A location-aware embedding technique for accurate landmark recognition

arXiv:1704.05754v112 citations
Originality Incremental advance
AI Analysis

This work addresses the problem of improving landmark recognition accuracy for computer vision applications, but it is incremental as it builds on existing VLAD techniques.

The paper tackles landmark recognition by proposing a location-aware variant of VLAD that incorporates spatial information, achieving greater accuracy than the state-of-the-art on datasets like ZuBuD and Holidays.
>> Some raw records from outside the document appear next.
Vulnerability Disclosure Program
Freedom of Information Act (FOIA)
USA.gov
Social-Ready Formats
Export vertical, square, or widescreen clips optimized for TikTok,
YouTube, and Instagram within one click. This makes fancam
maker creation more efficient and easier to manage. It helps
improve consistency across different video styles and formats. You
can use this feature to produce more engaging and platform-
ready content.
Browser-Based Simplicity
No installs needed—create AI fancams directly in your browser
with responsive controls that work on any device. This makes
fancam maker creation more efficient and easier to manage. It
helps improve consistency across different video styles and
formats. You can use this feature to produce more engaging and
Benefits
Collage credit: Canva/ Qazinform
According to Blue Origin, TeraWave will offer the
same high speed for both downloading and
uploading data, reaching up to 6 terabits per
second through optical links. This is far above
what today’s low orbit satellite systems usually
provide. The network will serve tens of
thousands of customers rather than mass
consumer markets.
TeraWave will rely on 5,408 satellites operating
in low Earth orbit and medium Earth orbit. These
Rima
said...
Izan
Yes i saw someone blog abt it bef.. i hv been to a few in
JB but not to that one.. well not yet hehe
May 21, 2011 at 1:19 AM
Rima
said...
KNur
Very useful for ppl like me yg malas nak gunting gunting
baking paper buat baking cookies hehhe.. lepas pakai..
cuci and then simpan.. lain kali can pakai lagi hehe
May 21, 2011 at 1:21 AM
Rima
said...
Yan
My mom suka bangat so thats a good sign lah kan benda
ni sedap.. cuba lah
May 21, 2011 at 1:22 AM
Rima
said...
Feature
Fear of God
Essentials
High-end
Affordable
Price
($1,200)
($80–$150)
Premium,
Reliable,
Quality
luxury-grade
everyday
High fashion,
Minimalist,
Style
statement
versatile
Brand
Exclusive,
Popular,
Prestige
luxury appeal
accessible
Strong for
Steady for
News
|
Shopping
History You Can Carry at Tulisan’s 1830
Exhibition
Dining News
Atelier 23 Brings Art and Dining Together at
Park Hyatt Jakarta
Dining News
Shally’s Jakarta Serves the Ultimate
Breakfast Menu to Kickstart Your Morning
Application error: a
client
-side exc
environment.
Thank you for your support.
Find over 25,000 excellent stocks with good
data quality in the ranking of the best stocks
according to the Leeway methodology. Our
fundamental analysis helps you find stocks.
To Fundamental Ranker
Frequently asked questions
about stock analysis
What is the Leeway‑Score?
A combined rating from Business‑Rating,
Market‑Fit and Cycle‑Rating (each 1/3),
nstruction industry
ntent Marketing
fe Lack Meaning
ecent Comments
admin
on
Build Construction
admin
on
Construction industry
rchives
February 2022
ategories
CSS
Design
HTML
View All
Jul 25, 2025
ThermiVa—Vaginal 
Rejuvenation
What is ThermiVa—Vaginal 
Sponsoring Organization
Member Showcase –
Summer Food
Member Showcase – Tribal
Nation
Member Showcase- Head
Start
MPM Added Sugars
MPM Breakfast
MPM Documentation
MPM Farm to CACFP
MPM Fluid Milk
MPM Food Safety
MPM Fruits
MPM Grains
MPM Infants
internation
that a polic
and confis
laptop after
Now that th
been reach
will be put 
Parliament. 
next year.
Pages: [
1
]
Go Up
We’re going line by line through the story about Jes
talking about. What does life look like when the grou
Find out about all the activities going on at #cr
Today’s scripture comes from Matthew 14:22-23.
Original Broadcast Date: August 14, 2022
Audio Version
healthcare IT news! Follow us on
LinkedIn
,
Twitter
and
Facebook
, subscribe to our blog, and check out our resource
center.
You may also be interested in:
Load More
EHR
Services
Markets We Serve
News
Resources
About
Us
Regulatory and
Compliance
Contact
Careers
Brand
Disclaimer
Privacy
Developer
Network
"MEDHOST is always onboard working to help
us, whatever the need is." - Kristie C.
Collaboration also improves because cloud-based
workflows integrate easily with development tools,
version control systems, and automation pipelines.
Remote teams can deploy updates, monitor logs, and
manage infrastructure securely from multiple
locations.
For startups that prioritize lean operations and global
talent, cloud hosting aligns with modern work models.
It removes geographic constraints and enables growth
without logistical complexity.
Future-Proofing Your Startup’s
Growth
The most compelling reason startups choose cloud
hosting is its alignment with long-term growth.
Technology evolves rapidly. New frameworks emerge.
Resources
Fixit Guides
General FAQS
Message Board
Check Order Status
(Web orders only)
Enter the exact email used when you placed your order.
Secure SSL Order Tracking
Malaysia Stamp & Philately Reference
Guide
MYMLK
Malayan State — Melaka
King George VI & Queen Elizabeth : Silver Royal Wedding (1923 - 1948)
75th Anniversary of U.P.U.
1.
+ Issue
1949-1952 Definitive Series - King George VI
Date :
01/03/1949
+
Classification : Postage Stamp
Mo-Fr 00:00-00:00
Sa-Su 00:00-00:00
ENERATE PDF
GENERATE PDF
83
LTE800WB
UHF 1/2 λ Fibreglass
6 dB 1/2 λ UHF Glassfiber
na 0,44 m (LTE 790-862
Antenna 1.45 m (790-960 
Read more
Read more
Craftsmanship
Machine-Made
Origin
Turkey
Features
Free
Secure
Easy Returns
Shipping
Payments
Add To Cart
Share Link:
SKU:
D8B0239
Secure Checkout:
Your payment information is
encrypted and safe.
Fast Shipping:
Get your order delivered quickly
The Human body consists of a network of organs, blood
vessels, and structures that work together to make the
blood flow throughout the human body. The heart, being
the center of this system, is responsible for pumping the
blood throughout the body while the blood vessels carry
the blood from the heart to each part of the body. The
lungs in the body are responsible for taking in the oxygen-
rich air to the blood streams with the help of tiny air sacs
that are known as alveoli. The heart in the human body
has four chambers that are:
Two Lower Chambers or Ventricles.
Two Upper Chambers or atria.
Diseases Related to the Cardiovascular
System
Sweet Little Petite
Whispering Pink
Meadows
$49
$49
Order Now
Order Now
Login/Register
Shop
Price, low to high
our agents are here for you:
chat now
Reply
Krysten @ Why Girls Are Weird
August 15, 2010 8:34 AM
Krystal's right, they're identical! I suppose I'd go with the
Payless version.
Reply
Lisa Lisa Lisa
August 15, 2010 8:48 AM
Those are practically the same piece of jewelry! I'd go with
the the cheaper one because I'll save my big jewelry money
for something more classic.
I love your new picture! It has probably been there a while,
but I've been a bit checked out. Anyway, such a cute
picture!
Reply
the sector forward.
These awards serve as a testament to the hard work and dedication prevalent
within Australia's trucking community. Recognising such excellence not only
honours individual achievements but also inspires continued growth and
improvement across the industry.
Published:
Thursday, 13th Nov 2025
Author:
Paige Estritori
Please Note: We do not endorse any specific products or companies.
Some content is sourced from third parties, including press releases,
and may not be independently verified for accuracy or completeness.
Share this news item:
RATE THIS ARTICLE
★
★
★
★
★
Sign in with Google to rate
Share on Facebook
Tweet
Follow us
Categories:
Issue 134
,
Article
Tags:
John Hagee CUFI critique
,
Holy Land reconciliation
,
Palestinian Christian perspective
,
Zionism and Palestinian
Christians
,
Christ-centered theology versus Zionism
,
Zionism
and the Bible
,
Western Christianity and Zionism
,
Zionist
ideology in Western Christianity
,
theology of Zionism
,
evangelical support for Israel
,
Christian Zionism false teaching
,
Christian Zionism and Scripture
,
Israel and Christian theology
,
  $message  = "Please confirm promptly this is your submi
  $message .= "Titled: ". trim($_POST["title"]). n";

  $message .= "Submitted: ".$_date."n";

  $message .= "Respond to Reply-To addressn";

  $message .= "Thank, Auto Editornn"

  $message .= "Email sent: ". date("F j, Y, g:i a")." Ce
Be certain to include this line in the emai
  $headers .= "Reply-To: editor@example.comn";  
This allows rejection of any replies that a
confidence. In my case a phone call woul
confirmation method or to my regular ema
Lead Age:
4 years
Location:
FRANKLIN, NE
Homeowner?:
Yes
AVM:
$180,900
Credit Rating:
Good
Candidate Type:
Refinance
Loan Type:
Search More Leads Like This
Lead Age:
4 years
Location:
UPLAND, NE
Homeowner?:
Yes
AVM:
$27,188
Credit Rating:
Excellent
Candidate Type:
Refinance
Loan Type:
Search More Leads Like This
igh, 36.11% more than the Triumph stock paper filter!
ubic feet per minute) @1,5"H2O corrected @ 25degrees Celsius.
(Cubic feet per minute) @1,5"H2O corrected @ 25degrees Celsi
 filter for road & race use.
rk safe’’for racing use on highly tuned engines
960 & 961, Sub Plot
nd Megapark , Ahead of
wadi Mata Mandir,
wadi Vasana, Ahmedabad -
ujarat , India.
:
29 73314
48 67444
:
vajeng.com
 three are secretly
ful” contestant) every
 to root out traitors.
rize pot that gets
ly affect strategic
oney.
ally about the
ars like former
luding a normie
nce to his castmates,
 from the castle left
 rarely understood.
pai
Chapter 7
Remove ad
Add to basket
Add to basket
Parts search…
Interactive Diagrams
The current state of the research in landmark recognition highlights the good accuracy which can be achieved by embedding techniques, such as Fisher vector and VLAD. All these techniques do not exploit spatial information, i.e. consider all the features and the corresponding descriptors without embedding their location in the image. This paper presents a new variant of the well-known VLAD (Vector of Locally Aggregated Descriptors) embedding technique which accounts, at a certain degree, for the location of features. The driving motivation comes from the observation that, usually, the most interesting part of an image (e.g., the landmark to be recognized) is almost at the center of the image, while the features at the borders are irrelevant features which do no depend on the landmark. The proposed variant, called locVLAD (location-aware VLAD), computes the mean of the two global descriptors: the VLAD executed on the entire original image, and the one computed on a cropped image which removes a certain percentage of the image borders. This simple variant shows an accuracy greater than the existing state-of-the-art approach. Experiments are conducted on two public datasets (ZuBuD and Holidays) which are used both for training and testing. Morever a more balanced version of ZuBuD is proposed.